### Ausgewählte Passage
#####

Werden Bildungsvolksbegehren Ernst nehmen
Werner Amon, stellvertretender Klubobmann der ÖVP im Nationalrat, kann den Aussagen der älteren und pensionierten Politgeneration wenig abgewinnen. „Diese absoluten Aussagen in Richtung Stillstand sind abzulehnen, weil sie einfach nicht stimmen. Die österreichische Politik bringt sehr wohl zahlreiche Initiativen auf den Weg, gerade in Sachen Bildung wurde bereits viel umgesetzt. Natürlich gibt es auch Probleme, an denen wir arbeiten müssen, was wir auch tun. Aber zu sagen, es herrsche Stillstand und die aktive Politikergeneration mache gar nichts richtig, ist einfach falsch“, so Amon, der sich durch die enttäuschende Unterstützung des Bildungsvolksbegehrens bestätigt sieht. Dennoch müsse man alle Initiativen und jede Unterschrift ernst nehmen, was das Parlament auch tun werde.
Mehr politische Beteiligungsmöglichkeiten für Bürgerinnen und Bürger
Einen konkreten Vorschlag für mehr politische Beteiligung der Bürger brachte Politikberater Hofer ein. Er sprach sich dafür aus, dass jedes Volksbegehren ab einer bestimmten Anzahl an Unterstützern zu einer Volksabstimmung führen sollte. Ein Vorschlag dem auch die anderen Diskutanten etwas abgewinnen konnten, wenn die Rahmenbedingungen richtig gewählt sind. So sprach sich Andreas Wabl ebenfalls für mehr Möglichkeiten der politischen Mitbestimmung aus. Jedoch müsse bei Volksbegehren zum Beispiel darauf geachtet werden, dass diese auch inhaltlich abstimmungsfähig seien. So müssten Volksbegehren so formuliert sein, dass die auch als Gesetz umsetzbar seien und sollten daher vorher mit dem Nationalrat akkordiert werden.
Als Ergebnis der Diskussion waren sich Diskutanten und Publikum darüber einig, dass mehr Bürgerbeteiligung am politischen Entscheidungsprozess in Österreich das Gebot der Stunde sei.
Der DiensTalk zeigt bereits seit dem Jahr 2007 einen Weg auf, wie das erfolgreich funktionieren kann. Auch im Jahr 2012 wird der DiensTalk wieder regelmäßig die heißen Eisen in Politik und Gesellschaft anpacken und thematisieren.

#####

### Extrahierte Daten
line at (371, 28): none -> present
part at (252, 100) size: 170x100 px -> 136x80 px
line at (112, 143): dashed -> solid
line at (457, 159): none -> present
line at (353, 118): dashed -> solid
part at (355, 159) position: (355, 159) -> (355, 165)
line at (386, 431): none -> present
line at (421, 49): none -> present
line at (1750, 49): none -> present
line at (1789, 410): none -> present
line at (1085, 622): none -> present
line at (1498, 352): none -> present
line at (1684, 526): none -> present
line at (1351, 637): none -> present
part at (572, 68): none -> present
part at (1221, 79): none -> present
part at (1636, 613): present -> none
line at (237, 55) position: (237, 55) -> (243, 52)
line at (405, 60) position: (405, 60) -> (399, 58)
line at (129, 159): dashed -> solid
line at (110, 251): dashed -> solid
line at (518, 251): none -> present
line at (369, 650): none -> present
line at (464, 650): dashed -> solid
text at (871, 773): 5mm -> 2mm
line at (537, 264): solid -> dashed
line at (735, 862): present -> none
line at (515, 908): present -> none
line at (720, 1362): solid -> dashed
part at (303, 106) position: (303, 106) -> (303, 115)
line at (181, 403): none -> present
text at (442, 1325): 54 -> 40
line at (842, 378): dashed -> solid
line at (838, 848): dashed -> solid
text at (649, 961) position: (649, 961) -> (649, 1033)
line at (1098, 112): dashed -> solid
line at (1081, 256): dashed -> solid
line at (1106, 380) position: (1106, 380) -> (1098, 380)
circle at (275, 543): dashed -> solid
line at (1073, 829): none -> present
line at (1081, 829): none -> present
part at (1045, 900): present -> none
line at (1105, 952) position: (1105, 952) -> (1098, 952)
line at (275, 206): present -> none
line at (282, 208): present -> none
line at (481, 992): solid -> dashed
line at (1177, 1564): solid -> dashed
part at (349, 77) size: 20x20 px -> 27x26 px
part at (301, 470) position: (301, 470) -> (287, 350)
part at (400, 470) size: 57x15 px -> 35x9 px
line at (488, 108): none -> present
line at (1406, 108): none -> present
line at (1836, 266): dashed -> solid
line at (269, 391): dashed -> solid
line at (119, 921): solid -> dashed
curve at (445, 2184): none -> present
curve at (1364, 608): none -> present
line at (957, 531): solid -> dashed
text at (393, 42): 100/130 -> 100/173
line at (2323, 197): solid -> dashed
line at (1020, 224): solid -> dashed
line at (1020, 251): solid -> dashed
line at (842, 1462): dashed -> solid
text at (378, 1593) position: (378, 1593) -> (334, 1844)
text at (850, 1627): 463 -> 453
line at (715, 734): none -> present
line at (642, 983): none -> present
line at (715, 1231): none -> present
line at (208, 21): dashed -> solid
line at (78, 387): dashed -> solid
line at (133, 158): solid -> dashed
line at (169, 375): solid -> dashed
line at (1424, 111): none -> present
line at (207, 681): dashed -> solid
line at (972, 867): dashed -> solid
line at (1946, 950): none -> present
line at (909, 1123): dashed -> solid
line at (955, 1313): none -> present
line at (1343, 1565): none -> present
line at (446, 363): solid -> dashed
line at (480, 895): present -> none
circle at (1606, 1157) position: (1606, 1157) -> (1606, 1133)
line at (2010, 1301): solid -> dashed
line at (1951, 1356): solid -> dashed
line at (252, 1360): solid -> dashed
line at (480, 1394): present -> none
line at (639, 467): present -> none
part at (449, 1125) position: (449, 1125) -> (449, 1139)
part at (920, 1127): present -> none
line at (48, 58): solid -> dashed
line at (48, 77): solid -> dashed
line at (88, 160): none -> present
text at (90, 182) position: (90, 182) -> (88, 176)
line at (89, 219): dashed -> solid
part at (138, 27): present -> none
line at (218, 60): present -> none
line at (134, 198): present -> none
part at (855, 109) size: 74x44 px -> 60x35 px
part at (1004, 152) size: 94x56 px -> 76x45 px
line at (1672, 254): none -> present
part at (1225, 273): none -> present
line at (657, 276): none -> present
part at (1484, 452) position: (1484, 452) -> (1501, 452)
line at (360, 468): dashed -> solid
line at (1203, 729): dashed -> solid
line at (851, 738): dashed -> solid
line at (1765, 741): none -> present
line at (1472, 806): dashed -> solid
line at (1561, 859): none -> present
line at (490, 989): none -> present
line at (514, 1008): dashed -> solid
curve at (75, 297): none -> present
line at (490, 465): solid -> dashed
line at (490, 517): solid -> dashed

#####

### Arbeitsauftrag
Gib an, welchen konkreten Vorschlag Politikberater Hofer laut der ausgewählten Passage für mehr politische Beteiligung der Bürger einbrachte.

### Lösung der Aufgabe
Jedes Volksbegehren sollte ab einer bestimmten Anzahl an Unterstützern zu einer Volksabstimmung führen.